Stone Energy's Strong Prospects Make It a Good Buy

Stone Energy (SGY, Financial) is focused on optimizing its cost structure by significantly lowering the operating costs. It targets on particularly operating the expansion projects in the deepwater Gulf of Mexico, which is believed to have the least cost of oil supply in the non-OPEC environment, and its projects illustrate extremely beneficial cost metrics.

Steps undertaken

Stone as of now has stopped the drilling and concluding operations at the Marcellus with the netback pricing estimated to optimize in the near future and expects to match its expenditure with improved pricing. The three deepwater growth projects that Stone targets on investing into for this year are believed to have overall growth and LOE costs of nearly $30 per barrel, $15 per barrel, and $13 per barrel. Moving ahead, these projects are estimated to deliver improved shareholder returns and margins, even in the declining pricing scenario.

Stone expects to drill and link an extra well to the Cardona flow line loop started the production in November. The significant Cardona No. 6 well is believed to be at the centre of the company’s investment plans and is estimated to get linked for production in just six weeks of drilling and conclusion. Hence, Stone is believed produce further 5,000 to 6,000 barrel of oil equivalent per day through its 100% owned Pompano platform.

The significant growth efforts of Stone coupled with the continued cost-cutting initiatives executed by the company is estimated to grow the company’s customer base and hence, improved investor returns.

What next

Further, Stone focuses on completing the 100% owned Amethyst discovery well drilled during 2014 and develop a single line tieback to Pompano, forecasted to be launched during the first quarter of 2016. The joint growth and LOE for this project is expected to be all-inclusive at approximately $15 per Boe. It has also discovered the Point Pleasant-Utica in West Virginia.

The third growth investment is estimated to begin this year with the positioning of a platform rig onto the Pompano stage to conclude one key rig work-over and further drill three expansion wells. This key project is estimated to add further 5,000 to 6,000 barrels of equivalent per day and it’s expected that consolidated expansion and LOE costs to be all-inclusive at approximately $13 per barrel.

The planned development of Amethyst discovery well drilled in 2014 along with the drilling of three other key wells is believed to significantly grow the company production and expand the related shareholder returns.

Stone expects to significantly explore the drilling operations at Mississippi Canyon and Vernaccia when combined to its Pompano platform. Pompano platform is currently producing approximately 15,000 barrels of oil per day and it is expected to have enough capacity to process and deliver 200 million cubic feet a day and 60,000 barrels a day.
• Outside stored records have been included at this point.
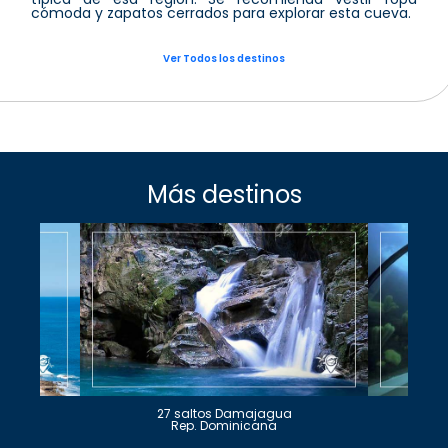
cómoda y zapatos cerrados para explorar esta cueva.
Ver Todos los destinos
Más destinos
27 saltos Damajagua
Rep. Dominicana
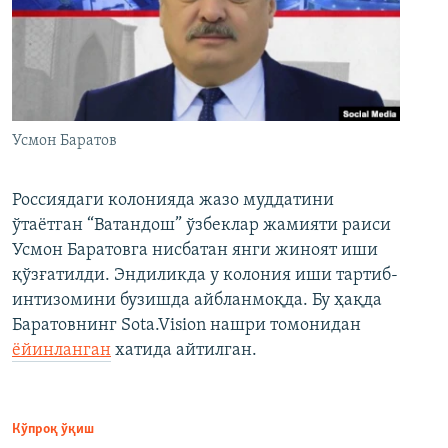
Усмон Баратов
Россиядаги колонияда жазо муддатини
ўтаётган “Ватандош” ўзбеклар жамияти раиси
Усмон Баратовга нисбатан янги жиноят иши
қўзғатилди. Эндиликда у колония иши тартиб-
интизомини бузишда айбланмоқда. Бу ҳақда
Баратовнинг Sota.Vision нашри томонидан
ёйинланган
хатида айтилган.
Кўпроқ ўқиш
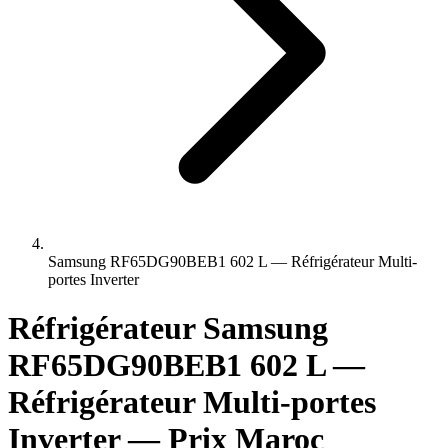
Samsung RF65DG90BEB1 602 L — Réfrigérateur Multi-
portes Inverter
Réfrigérateur Samsung
RF65DG90BEB1 602 L —
Réfrigérateur Multi-portes
Inverter — Prix Maroc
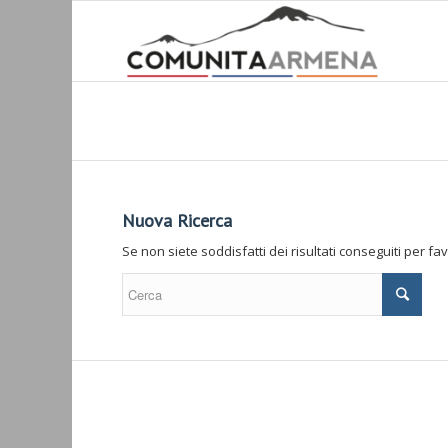
Nuova Ricerca
Se non siete soddisfatti dei risultati conseguiti per f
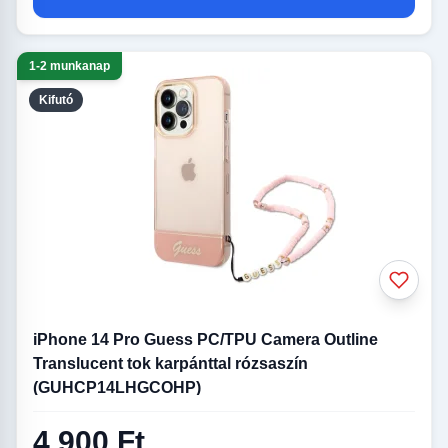
1-2 munkanap
Kifutó
iPhone 14 Pro Guess PC/TPU Camera Outline
Translucent tok karpánttal rózsaszín
(GUHCP14LHGCOHP)
4 900 Ft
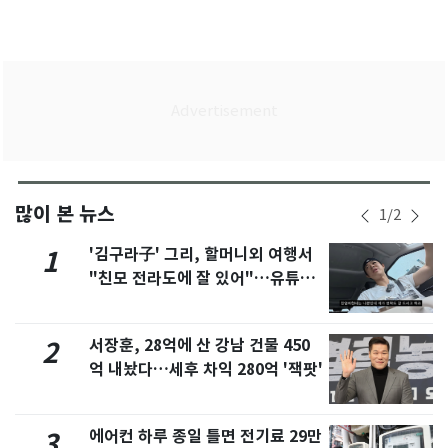
많이 본 뉴스
1
/
2
'김구라子' 그리, 할머니외 여행서
1
"친모 전라도에 잘 있어"…유튜브
서 언급
서장훈, 28억에 산 강남 건물 450
2
억 내놨다…세후 차익 280억 '잭팟'
에어컨 하루 종일 틀면 전기료 29만
3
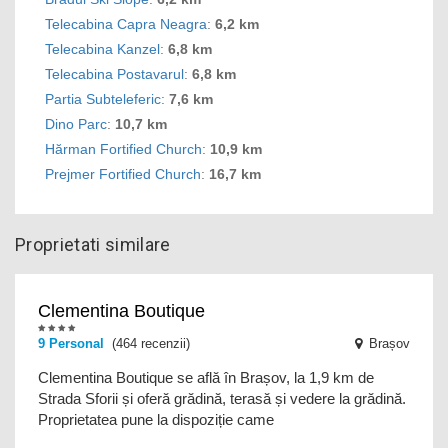
Telecabina Capra Neagra
:
6,2 km
Telecabina Kanzel
:
6,8 km
Telecabina Postavarul
:
6,8 km
Partia Subteleferic
:
7,6 km
Dino Parc
:
10,7 km
Hărman Fortified Church
:
10,9 km
Prejmer Fortified Church
:
16,7 km
Proprietati similare
Clementina Boutique
9 Personal
(464 recenzii)
Brașov
Clementina Boutique se află în Brașov, la 1,9 km de
Strada Sforii și oferă grădină, terasă și vedere la grădină.
Proprietatea pune la dispoziție came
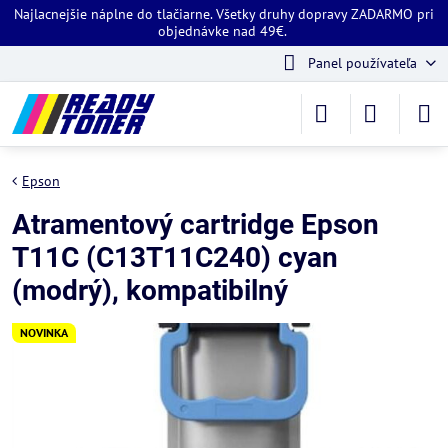
Najlacnejšie náplne do tlačiarne. Všetky druhy dopravy ZADARMO pri
objednávke nad 49€.
Panel používateľa
Epson
Atramentový cartridge Epson
T11C (C13T11C240) cyan
(modrý), kompatibilný
NOVINKA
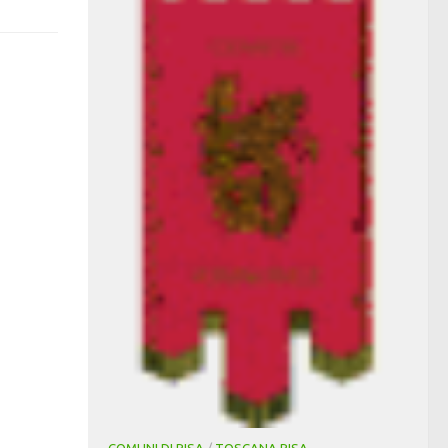
COMUNI DI PISA
/
TOSCANA PISA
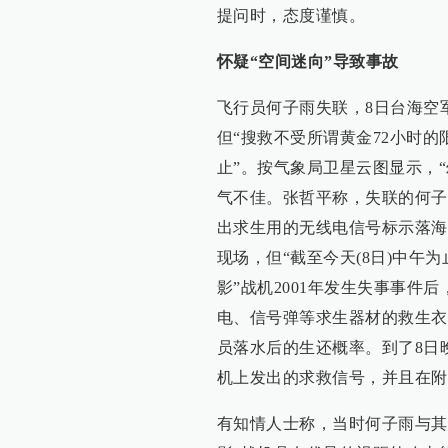
提问时，态度谨慎。
怀疑“空间迷向”导致事故
飞行员何子雨失联，8日台海空
但“搜救不受所谓黄金72小时
止”。按气象局卫星云图显示，
气不佳。张哲平称，失联的何子
出求生用的无线电信号标示落海
现场，但“截至今天(8日)中午
影”战机2001年发生失事事件
电、信号弹等求生器材的救生衣
员落水后的生还概率。到了8日
机上发出的求救信号，并且在附
有知情人士称，当时何子雨与其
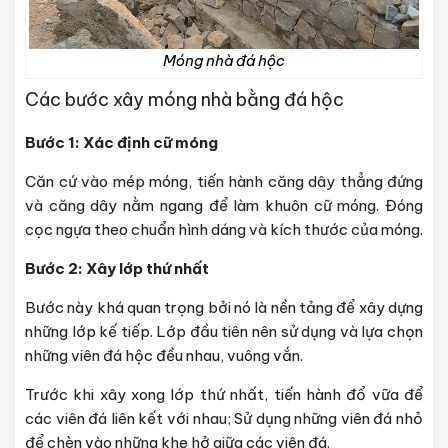
Móng nhà đá hộc
Các bước xây móng nhà bằng đá hộc
Bước 1: Xác định cữ móng
Căn cứ vào mép móng, tiến hành căng dây thẳng đứng
và căng dây nằm ngang để làm khuôn cữ móng. Đóng
cọc ngựa theo chuẩn hình dáng và kích thước của móng.
Bước 2: Xây lớp thứ nhất
Bước này khá quan trọng bởi nó là nền tảng để xây dựng
những lớp kế tiếp. Lớp đầu tiên nên sử dụng và lựa chọn
những viên đá hộc đều nhau, vuông vắn.
Trước khi xây xong lớp thứ nhất, tiến hành đổ vữa để
các viên đá liên kết với nhau; Sử dụng những viên đá nhỏ
để chèn vào những khe hở giữa các viên đá.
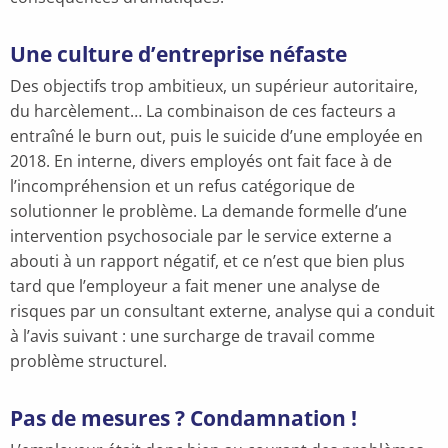
Une culture d’entreprise néfaste
Des objectifs trop ambitieux, un supérieur autoritaire,
du harcèlement… La combinaison de ces facteurs a
entraîné le burn out, puis le suicide d’une employée en
2018. En interne, divers employés ont fait face à de
l’incompréhension et un refus catégorique de
solutionner le problème. La demande formelle d’une
intervention psychosociale par le service externe a
abouti à un rapport négatif, et ce n’est que bien plus
tard que l’employeur a fait mener une analyse de
risques par un consultant externe, analyse qui a conduit
à l’avis suivant : une surcharge de travail comme
problème structurel.
Pas de mesures ? Condamnation !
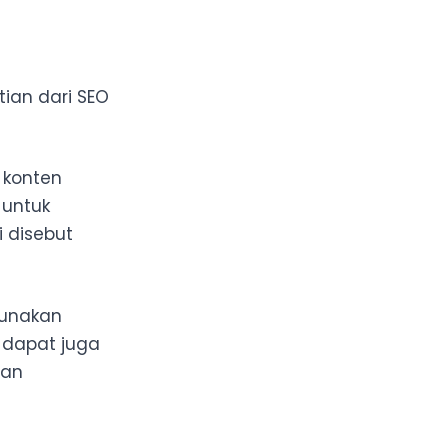
tian dari SEO
 konten
 untuk
ni disebut
unakan
 dapat juga
gan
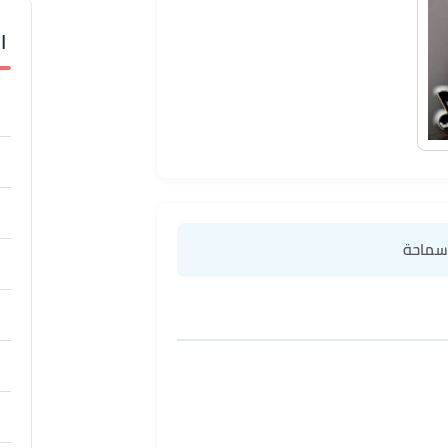
ا
 سماحة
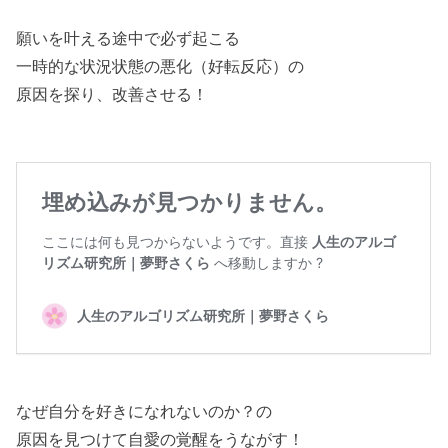
願いを叶える途中で必ず起こる
一時的な状況状態の悪化（好転反応）の
原因を探り、改善させる！
なぜ自分を好きになれないのか？の
原因を見つけて自愛の覚醒をうながす！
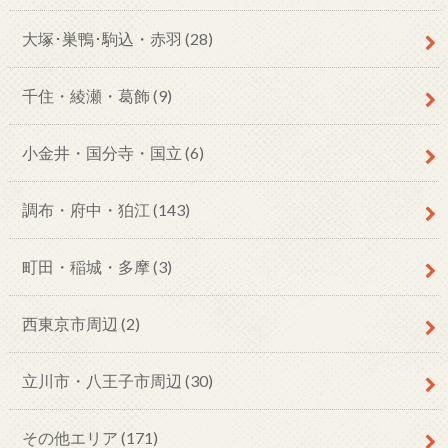
大塚･巣鴨･駒込・赤羽
(28)
千住・綾瀬・葛飾
(9)
小金井・国分寺・国立
(6)
調布・府中・狛江
(143)
町田・稲城・多摩
(3)
西東京市周辺
(2)
立川市・八王子市周辺
(30)
その他エリア
(171)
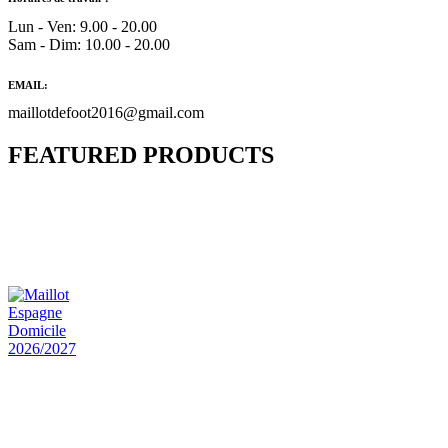
Lun - Ven: 9.00 - 20.00
Sam - Dim: 10.00 - 20.00
EMAIL:
maillotdefoot2016@gmail.com
FEATURED PRODUCTS
Maillot Bresil Domicile 2026/2027
€
48.00
Le prix initial était : €48.00.
€
25.90
Le prix
actuel est : €25.90.
Maillot Espagne Domicile 2026/2027
€
48.00
Le prix initial était : €48.00.
€
25.90
Le prix
actuel est : €25.90.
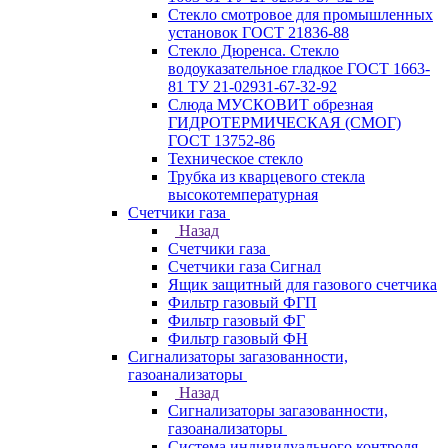
Стекло смотровое для промышленных
установок ГОСТ 21836-88
Стекло Дюренса. Стекло
водоуказательное гладкое ГОСТ 1663-
81 ТУ 21-02931-67-32-92
Слюда МУСКОВИТ обрезная
ГИДРОТЕРМИЧЕСКАЯ (СМОГ)
ГОСТ 13752-86
Техническое стекло
Трубка из кварцевого стекла
высокотемпературная
Счетчики газа
Назад
Счетчики газа
Счетчики газа Сигнал
Ящик защитный для газового счетчика
Фильтр газовый ФГП
Фильтр газовый ФГ
Фильтр газовый ФН
Сигнализаторы загазованности,
газоанализаторы
Назад
Сигнализаторы загазованности,
газоанализаторы
Система индивидуального контроля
The increase in the oil and gas production by Stone through the key well explorations is estimated to be partially offset by the global decline in the oil prices.

Positive moves

Stone successfully negotiated a key win-win deepwater rig agreement with Ensco for the uniquely positioned 8503 rig. Stone estimates to start the operations at the rig in April when its first drilling activity is planned and conclude the Cardona No. 6 well. Further, with this rig Stone has acquired the capability to function in water depths ranging from 800 feet to more than 8,000 feet of water, positioning it as the largely flexible rigs across the globe.

Stone enhanced the reserves by 6% in the previous year, conquering each of the reserve fall linked with its non-strategic property sales and gaining 252% production substitution organically. Its production held fundamentally flat and also lost nearly 10,000 barrels per day of volumes linked to its property sales.

The ongoing strategic well acquisition planned by Stone combined with the superb organic growth illustrated by the company is believed to improve the free cash flows and thus benefit the investors.

Conclusion

Overall, the investors are advised to invest in Stone Energy Corporation despite weak valuations and declining profit as illustrated by the profit margin of -24.67%, indicating no profit but loss. This is because the company has strong prospects going forward.